Between 1945 and 1954, massive change was a thing to be expected. This was no more evident than in Japan, a nation that changed almost overnight from a warlike island intent on conquering the world to a country with no military to speak of, heavy ties to the United States, and a presence outspoken against the most powerful weapon in the world. Also, Astro Boy. Japan would never be the same.
Japan wasn’t alone in its concern over the atomic bomb – Britain’s longest-running Science Fiction tradition largely owes its continued existence to a race that thrives on nuclear fall-out and whose primary weapon in its first appearance was a neutron comb – but prior to the Arms Race putting nations in danger that weren’t militarily opposed to the wielders of the bomb few, if any, were as opposed to nuclear experiments as the only nation to date to have been on the receiving end of a military attack by them. This opposition was only furthered by the Bikini Atoll hydrogen bomb tests and the infamous Daigo Fukuryū Maru (or “Lucky Dragon #5”) accident, which introduced further tortures on the crew of the fishing boat from such causes as nuclear ash, and the continued toll in lives by the fallout of the nuclear attacks in Hiroshima and Nagasaki. Following several nuclear accidents and the terrible effects of fallout in Hiroshima and Nagasaki, World War Two veteran Honda Ishirō created several films depicting the dangers of such continued experiments. One of these was 1956’s Rodan. Another, better known film on this topic was Gojira.

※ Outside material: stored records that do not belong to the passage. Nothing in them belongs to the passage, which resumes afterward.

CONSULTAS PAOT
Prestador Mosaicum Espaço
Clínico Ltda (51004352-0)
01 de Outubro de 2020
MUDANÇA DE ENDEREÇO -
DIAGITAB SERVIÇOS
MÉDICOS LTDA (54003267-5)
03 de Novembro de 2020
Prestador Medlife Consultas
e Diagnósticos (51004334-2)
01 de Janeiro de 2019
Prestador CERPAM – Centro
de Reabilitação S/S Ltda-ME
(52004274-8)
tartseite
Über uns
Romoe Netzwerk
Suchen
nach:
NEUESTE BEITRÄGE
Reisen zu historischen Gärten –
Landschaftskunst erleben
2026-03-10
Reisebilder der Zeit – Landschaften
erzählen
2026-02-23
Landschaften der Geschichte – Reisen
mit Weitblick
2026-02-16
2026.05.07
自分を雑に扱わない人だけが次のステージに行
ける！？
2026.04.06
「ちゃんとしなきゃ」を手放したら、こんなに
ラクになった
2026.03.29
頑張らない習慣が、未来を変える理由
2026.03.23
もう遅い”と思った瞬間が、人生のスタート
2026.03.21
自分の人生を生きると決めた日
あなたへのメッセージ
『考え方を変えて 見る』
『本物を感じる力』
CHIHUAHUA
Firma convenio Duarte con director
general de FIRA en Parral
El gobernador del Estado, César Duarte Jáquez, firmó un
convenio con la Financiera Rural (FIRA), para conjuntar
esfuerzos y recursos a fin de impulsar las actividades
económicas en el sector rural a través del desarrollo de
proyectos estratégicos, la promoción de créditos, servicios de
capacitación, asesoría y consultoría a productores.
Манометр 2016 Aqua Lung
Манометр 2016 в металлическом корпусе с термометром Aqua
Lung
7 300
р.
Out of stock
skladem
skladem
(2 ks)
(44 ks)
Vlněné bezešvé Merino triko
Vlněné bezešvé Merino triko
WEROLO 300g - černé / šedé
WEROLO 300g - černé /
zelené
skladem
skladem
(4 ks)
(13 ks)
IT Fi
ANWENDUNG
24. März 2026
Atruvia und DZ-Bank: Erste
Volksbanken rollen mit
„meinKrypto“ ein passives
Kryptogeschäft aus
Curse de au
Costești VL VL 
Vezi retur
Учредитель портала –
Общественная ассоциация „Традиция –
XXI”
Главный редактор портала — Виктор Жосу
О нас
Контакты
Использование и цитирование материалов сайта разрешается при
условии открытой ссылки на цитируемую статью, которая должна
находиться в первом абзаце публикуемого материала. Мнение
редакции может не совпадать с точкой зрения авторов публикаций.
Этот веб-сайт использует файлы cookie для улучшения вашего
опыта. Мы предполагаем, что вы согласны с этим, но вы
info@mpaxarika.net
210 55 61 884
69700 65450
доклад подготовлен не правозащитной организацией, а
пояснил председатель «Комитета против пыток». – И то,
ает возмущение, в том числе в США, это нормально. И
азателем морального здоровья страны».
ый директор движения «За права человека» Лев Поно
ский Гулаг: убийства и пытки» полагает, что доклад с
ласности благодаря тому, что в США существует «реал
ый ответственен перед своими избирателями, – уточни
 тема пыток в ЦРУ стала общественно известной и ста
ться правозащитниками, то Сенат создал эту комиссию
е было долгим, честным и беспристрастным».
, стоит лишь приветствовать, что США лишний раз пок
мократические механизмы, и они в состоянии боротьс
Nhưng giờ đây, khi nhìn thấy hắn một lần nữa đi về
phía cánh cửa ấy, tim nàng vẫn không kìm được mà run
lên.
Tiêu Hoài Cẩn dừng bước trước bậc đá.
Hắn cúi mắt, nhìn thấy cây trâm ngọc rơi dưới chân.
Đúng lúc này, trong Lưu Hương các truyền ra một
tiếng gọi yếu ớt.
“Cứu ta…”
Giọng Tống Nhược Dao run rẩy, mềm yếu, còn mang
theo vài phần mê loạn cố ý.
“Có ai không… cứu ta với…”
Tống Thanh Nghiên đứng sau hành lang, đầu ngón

Let’s not mince words: Gojira is one of my favorite films of all time. I’d be hard-pressed not to simply say one of the greatest films of all time, regardless of personal opinion. Certainly in the world of Science Fiction Drama Horror, it has little competition. The film tackles the issue from three different angles and still manages to maintain a compelling and coherent story.
First off is Doctor Serizawa. To me he will always be the star of the film, and while his screentime isn’t as such, he is by far the most memorable character, both dramatically and visually. In a story that parallels and diverges from the historic of the atomic bomb during World War Two, his experiments in oxygen turn out the potential for a devastating weapon: the Oxygen Destroyer. I’m not entirely certain as to how this would be accomplished (certainly Sci-Fi films of the 1950s weren’t), but this device strips the oxygen atoms from the water and everything in it. Serizawa’s fear is that his accidental creation will be weaponized, and ultimately he is forced to give in to his greatest fear by weaponizing it himself to save Japan from Godzilla.
Then you have the damage wrought by Godzilla. The film delivers this perfectly; in fact, all of his attacks in the first half hour are treated as natural disasters. If you take away the drama aspect, this becomes almost more of a natural disaster film than a daikaiju film. Godzilla’s appearance is played up through shipwrecks and myths. By the time he finally appears onscreen, it’s almost a relief – nothing can be as bad as what’s come so far, right? Until he attacks Tokyo. In one of the most devastating sequences I have ever seen. An attack by Godzilla is comparable only to a full-scale bombing of a city…or a single atomic bomb. Which might be why he came back a second time, revealing himself to be a living nuclear weapon once he faces Tokyo’s greatest defenses. Like a weapon, he destroys without regard, refusing to hunt as many monsters would in his situation. Actually, I take that back; he does have some regard for what he’s destroying. When you see him pause before knocking over a bridge, it’s clear that he is out to do as much damage to Tokyo as possible.
Finally, you get Godzilla himself. Godzilla is the spawn of nuclear tests performed in the Pacific. Unlike the previous year’s American picture The Beast from 20,000 Fathoms, It’s uncertain as to what exactly Godzilla’s relationship with the atomic bomb is – whether he was completely transformed by them or merely had his habitat ruined – but what is certain is that he’s absorbed enough radiation to kill everyone in Tokyo and had his life ruined by atomic weapons. If the mutations caused in Hiroshima and Nagasaki were too subtle, here we have a sixteen story mutation that simply can’t be missed. The creature’s nuclear breath, revealed late in the film, becomes a lasting reminder of the way Godzilla’s life has been inexorably changed.
This will be taken further by some of what will come later, but that’s a bit outside of the range of today’s discussion. Gojira would set off a bit of a trend, with Rodan, Godzilla Raids Again, Mothra, Mothra vs Godzilla, and more films examining different aspects of nuclear weaponry and society in general. As far as trendsetters go, you can go much worse than Gojira.